Vĩnh Nghiêm Pagoda (Chùa Vĩnh Nghiêm; literally Ever Solemn) is a pagoda in an area of 6000 m2 at 339, Nam Kỳ Khởi Nghĩa street, Ward 7, District 3 Ho Chi Minh City. This is the first pagoda in Vietnam to be built in Vietnamese traditional architecture style but with concrete. The highest structure in this pagoda is the 7-story, 40 m tower. This pagoda houses and worship of one buddha and two bodhisattvas: Gautama Buddha, Manjusri, Samantabhadra. The Peace Bell was donated by a monk of Entsuji Temple in Fukushima, Japan. The seven-storey tower was built with the assistance of the Japan-Vietnam Friendship Association.

== History ==
In 1964, two monks, Thích Tâm Giác and Thích Thanh Kiểm, who had come to South Vietnam from North Vietnam to spread Buddhism, began the construction of Vĩnh Nghiêm Pagoda.
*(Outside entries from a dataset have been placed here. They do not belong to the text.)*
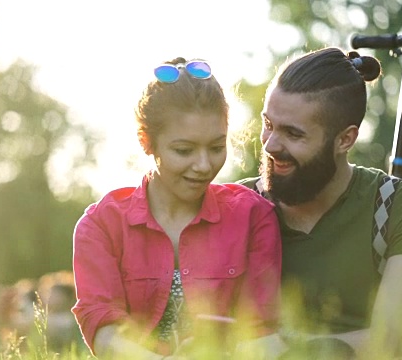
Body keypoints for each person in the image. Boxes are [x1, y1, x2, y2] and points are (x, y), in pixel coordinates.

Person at [238, 47, 402, 358]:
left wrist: (286, 349)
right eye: (268, 124)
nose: (270, 145)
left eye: (293, 134)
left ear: (345, 139)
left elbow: (394, 341)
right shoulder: (237, 206)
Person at [72, 57, 282, 359]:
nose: (203, 165)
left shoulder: (253, 216)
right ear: (147, 142)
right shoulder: (101, 225)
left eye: (216, 147)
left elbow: (262, 332)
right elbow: (103, 331)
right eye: (184, 150)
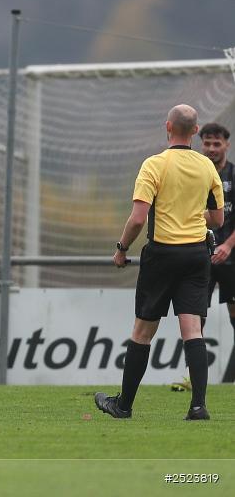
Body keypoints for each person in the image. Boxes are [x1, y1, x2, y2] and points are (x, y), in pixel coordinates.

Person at [95, 105, 222, 421]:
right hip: (196, 255)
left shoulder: (154, 165)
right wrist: (192, 217)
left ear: (168, 127)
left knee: (142, 331)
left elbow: (138, 218)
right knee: (192, 329)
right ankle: (198, 406)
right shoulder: (207, 167)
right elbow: (218, 219)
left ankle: (123, 406)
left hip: (162, 255)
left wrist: (122, 248)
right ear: (195, 131)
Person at [200, 123, 235, 365]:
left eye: (216, 144)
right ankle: (191, 375)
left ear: (226, 145)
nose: (211, 148)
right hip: (200, 255)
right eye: (207, 143)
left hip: (231, 257)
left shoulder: (233, 175)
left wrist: (228, 245)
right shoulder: (195, 173)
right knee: (195, 314)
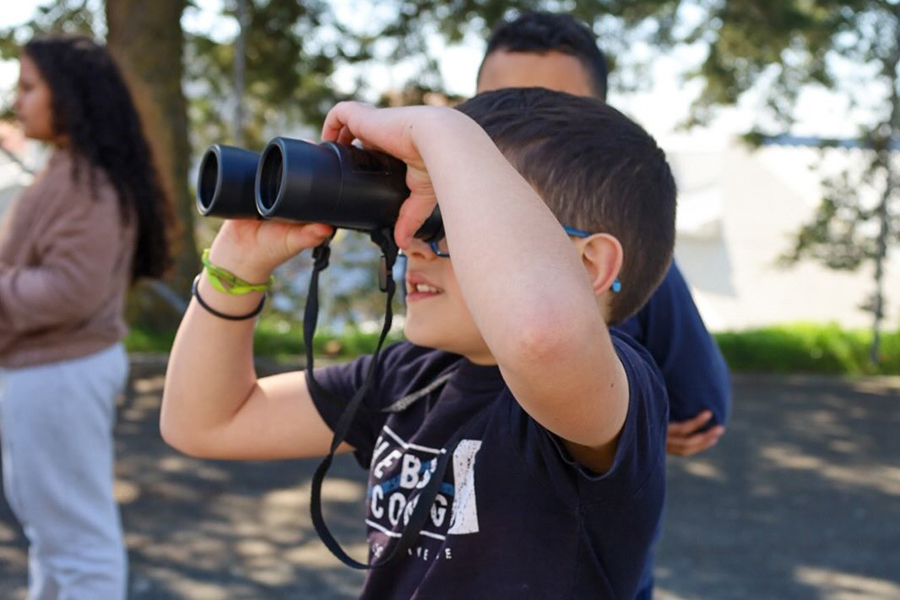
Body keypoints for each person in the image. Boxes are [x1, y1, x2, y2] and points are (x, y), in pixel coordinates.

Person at [161, 87, 676, 598]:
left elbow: (540, 339)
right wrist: (237, 264)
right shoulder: (412, 374)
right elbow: (206, 422)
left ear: (588, 266)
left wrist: (441, 130)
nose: (409, 241)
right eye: (414, 212)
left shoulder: (614, 391)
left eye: (450, 221)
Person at [475, 12, 732, 598]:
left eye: (557, 111)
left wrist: (625, 422)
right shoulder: (427, 248)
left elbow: (701, 410)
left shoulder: (638, 275)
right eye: (503, 106)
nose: (526, 128)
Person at [0, 34, 172, 600]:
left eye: (28, 88)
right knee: (52, 536)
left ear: (69, 95)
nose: (17, 100)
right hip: (46, 372)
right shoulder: (69, 168)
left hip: (58, 376)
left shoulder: (89, 184)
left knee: (78, 545)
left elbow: (73, 288)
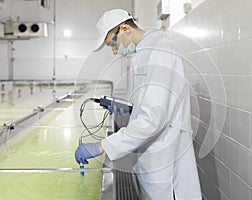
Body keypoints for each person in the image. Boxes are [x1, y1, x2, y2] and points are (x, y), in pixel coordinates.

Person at [75, 9, 202, 200]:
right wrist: (130, 110)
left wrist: (102, 146)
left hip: (165, 158)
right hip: (152, 155)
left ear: (125, 28)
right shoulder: (144, 52)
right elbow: (154, 102)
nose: (115, 51)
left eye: (113, 43)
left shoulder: (160, 50)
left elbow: (154, 118)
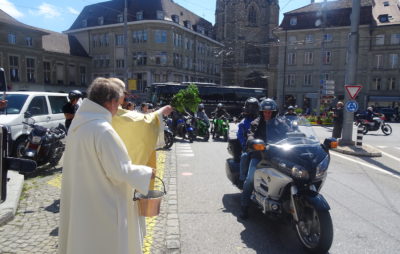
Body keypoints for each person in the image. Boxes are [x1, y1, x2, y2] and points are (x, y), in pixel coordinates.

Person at [58, 77, 156, 254]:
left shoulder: (78, 125)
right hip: (103, 206)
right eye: (118, 104)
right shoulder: (103, 130)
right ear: (111, 102)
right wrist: (148, 172)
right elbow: (120, 171)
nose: (118, 110)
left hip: (84, 200)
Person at [240, 98, 289, 220]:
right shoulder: (256, 123)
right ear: (261, 112)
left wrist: (301, 137)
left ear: (274, 112)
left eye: (270, 112)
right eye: (265, 112)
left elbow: (290, 132)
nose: (267, 114)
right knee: (250, 179)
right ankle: (244, 207)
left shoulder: (281, 123)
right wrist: (252, 140)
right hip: (260, 156)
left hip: (278, 155)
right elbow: (250, 134)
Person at [237, 97, 260, 189]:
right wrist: (245, 145)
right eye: (250, 107)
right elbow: (240, 136)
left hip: (260, 146)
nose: (251, 109)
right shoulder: (243, 122)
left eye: (253, 107)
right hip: (249, 147)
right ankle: (242, 179)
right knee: (245, 156)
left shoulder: (261, 120)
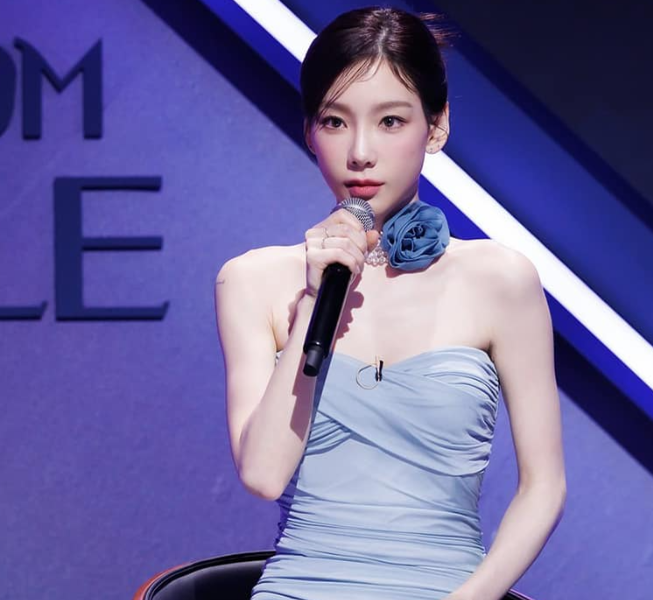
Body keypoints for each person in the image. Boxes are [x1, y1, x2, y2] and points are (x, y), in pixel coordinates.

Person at [214, 6, 565, 600]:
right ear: (309, 131)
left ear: (437, 126)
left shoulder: (500, 279)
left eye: (390, 121)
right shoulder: (252, 281)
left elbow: (544, 487)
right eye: (335, 121)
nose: (360, 152)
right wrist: (315, 301)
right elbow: (264, 474)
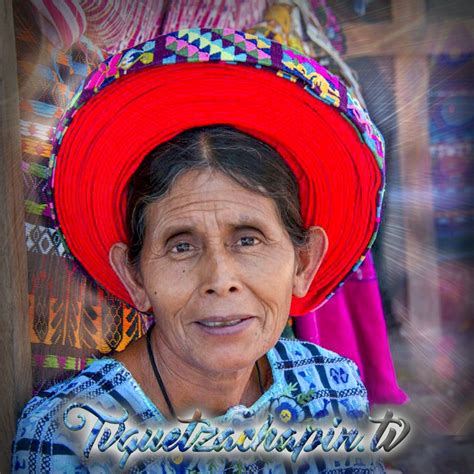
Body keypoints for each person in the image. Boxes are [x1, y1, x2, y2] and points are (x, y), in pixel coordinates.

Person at [12, 28, 386, 472]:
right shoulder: (69, 437)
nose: (219, 279)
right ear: (134, 277)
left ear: (303, 262)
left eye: (248, 239)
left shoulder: (333, 387)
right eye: (181, 246)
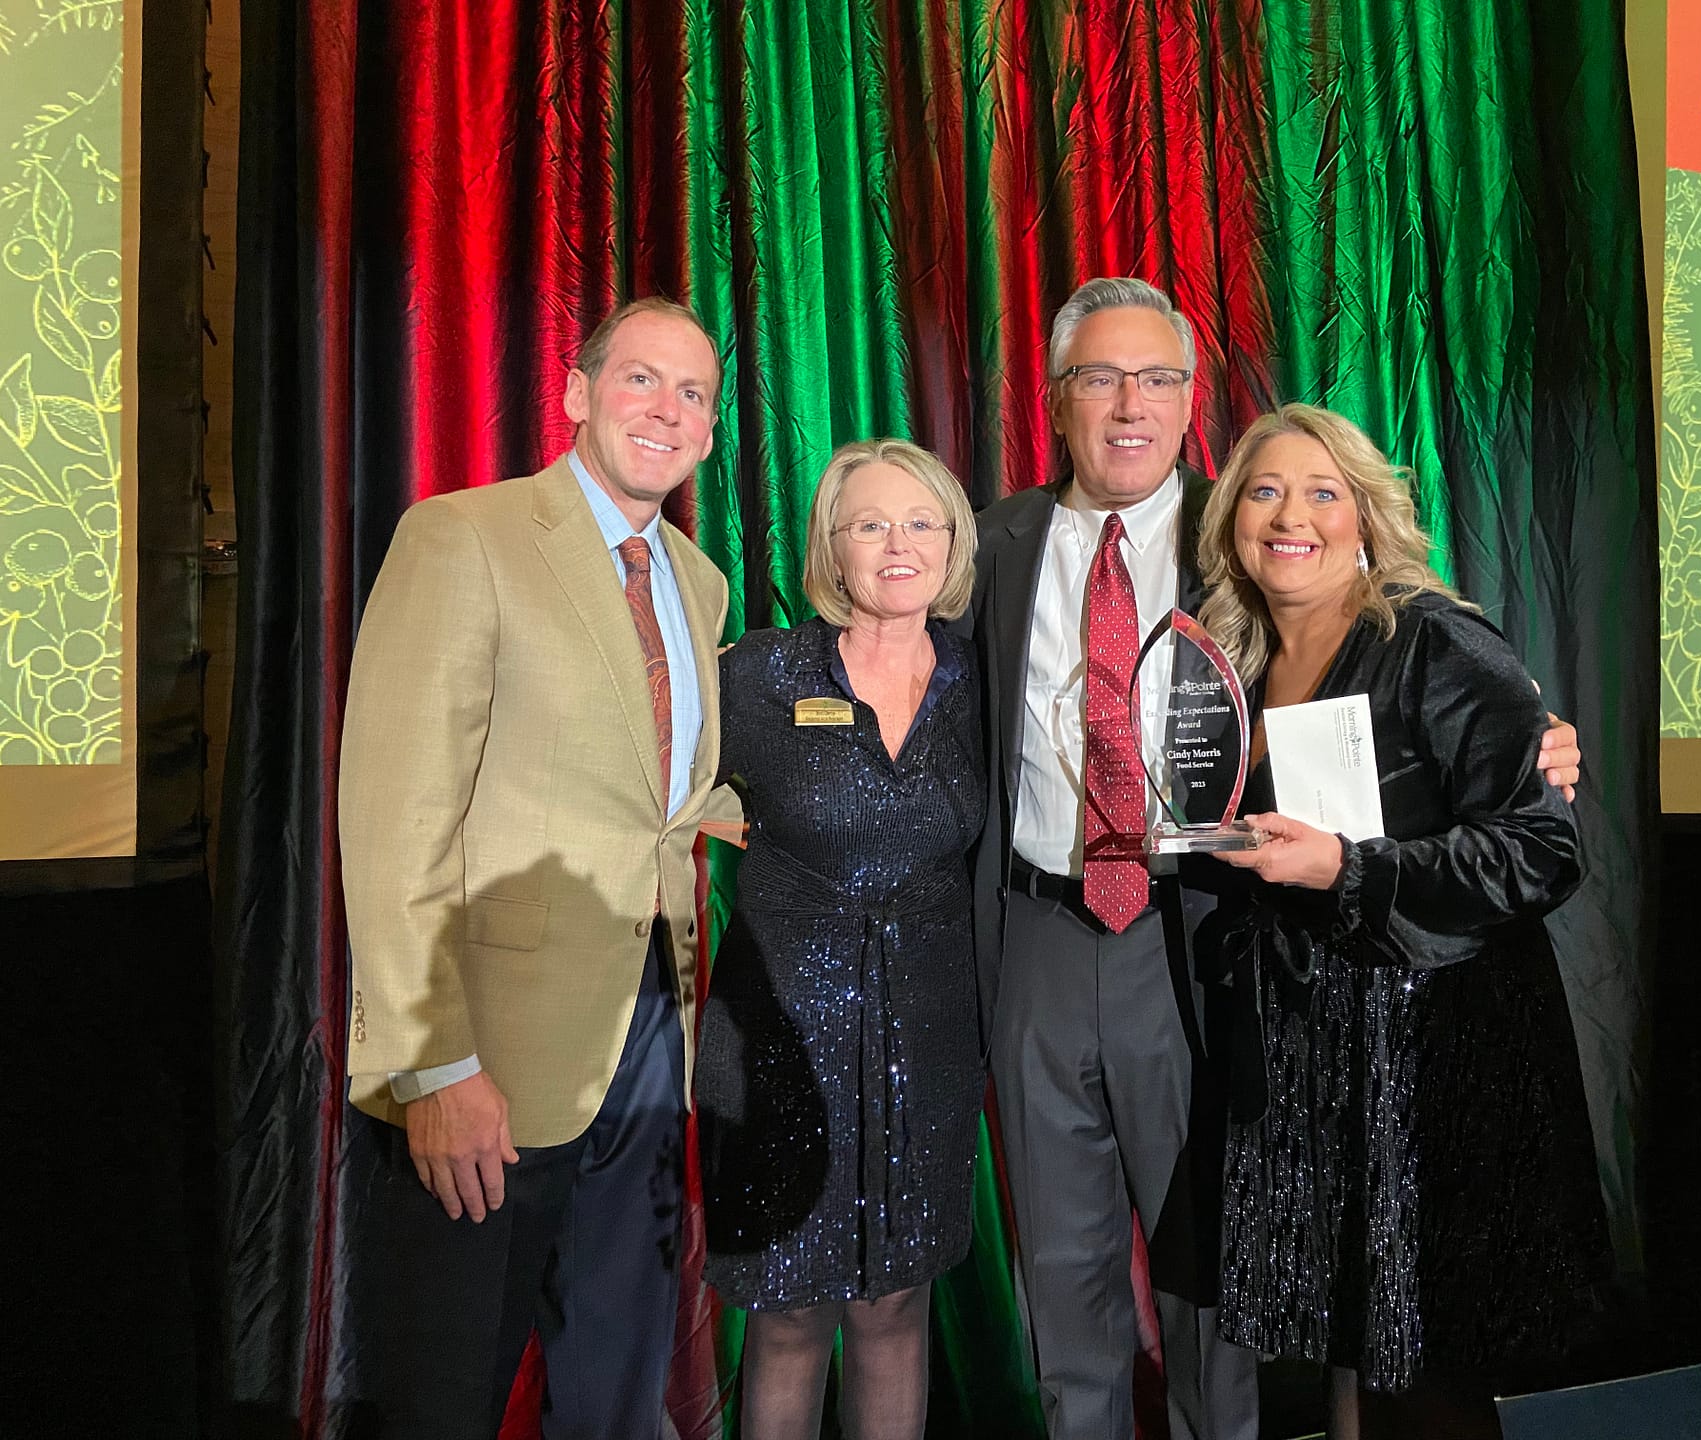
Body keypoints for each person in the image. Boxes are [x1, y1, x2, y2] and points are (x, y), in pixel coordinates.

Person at [953, 278, 1585, 1440]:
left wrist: (1531, 738)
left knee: (1223, 1280)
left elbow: (1410, 673)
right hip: (1039, 939)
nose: (1129, 403)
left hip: (1199, 948)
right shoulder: (989, 545)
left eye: (1157, 378)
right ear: (1057, 398)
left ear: (1191, 400)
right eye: (1100, 375)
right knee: (1063, 1270)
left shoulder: (1239, 544)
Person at [337, 297, 728, 1438]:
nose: (666, 409)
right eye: (641, 380)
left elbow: (660, 801)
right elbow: (395, 821)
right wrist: (435, 1064)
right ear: (575, 392)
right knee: (450, 1388)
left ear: (709, 431)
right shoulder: (465, 536)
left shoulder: (695, 582)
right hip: (488, 1059)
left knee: (614, 1378)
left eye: (692, 393)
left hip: (649, 1034)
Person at [1197, 405, 1609, 1439]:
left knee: (1428, 1374)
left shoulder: (1431, 637)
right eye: (1265, 491)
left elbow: (1541, 848)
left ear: (1368, 519)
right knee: (1358, 1350)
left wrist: (1345, 864)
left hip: (1441, 1063)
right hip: (1322, 1058)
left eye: (1323, 493)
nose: (1292, 515)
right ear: (1231, 522)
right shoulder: (1232, 670)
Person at [695, 439, 986, 1440]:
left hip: (931, 1041)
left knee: (897, 1306)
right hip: (781, 1045)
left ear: (953, 543)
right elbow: (645, 793)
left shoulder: (981, 686)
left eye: (920, 523)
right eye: (870, 523)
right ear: (833, 546)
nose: (897, 545)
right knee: (787, 1318)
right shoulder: (759, 675)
The model and namesake of the pagoda was the 11th century Vĩnh Nghiêm Pagoda in Đức La Village, Trí Yên Commune, Yên Dũng District, Bắc Giang Province, which dates the reign of Lý Thái Tổ during the Lý dynasty. The village was once a major center of Buddhist teaching and the Trúc Lâm sect of Vietnamese Buddhism.